-- Records follows --

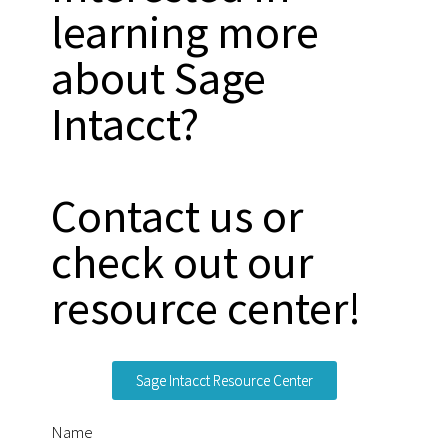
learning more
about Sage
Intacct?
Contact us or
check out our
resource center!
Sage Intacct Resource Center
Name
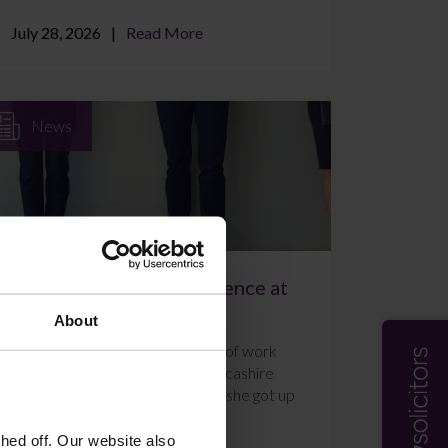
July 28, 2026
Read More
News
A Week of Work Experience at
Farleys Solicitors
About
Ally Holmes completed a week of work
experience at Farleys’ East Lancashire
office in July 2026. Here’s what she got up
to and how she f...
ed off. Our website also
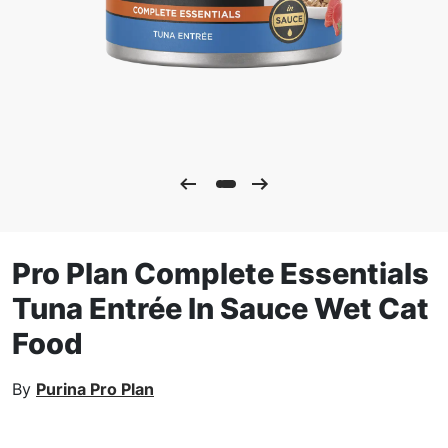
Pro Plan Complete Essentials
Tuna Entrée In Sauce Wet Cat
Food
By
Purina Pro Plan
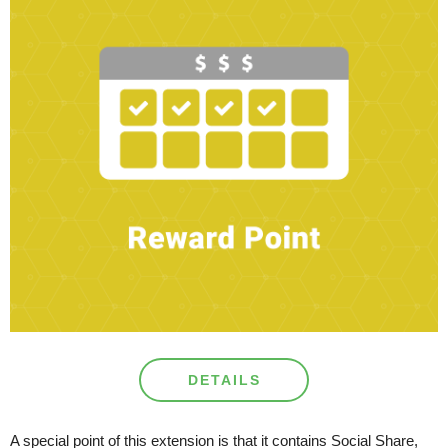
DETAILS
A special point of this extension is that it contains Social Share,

-- Records concluded --

**What you have to do**: Using the records above, extract exactly and only the lines from the one with "Purina Pro Plan" through the final line, inclusive, leaving out pictures.

**Output for this exercise**:
Purina Pro Plan
DETAILS
A special point of this extension is that it contains Social Share,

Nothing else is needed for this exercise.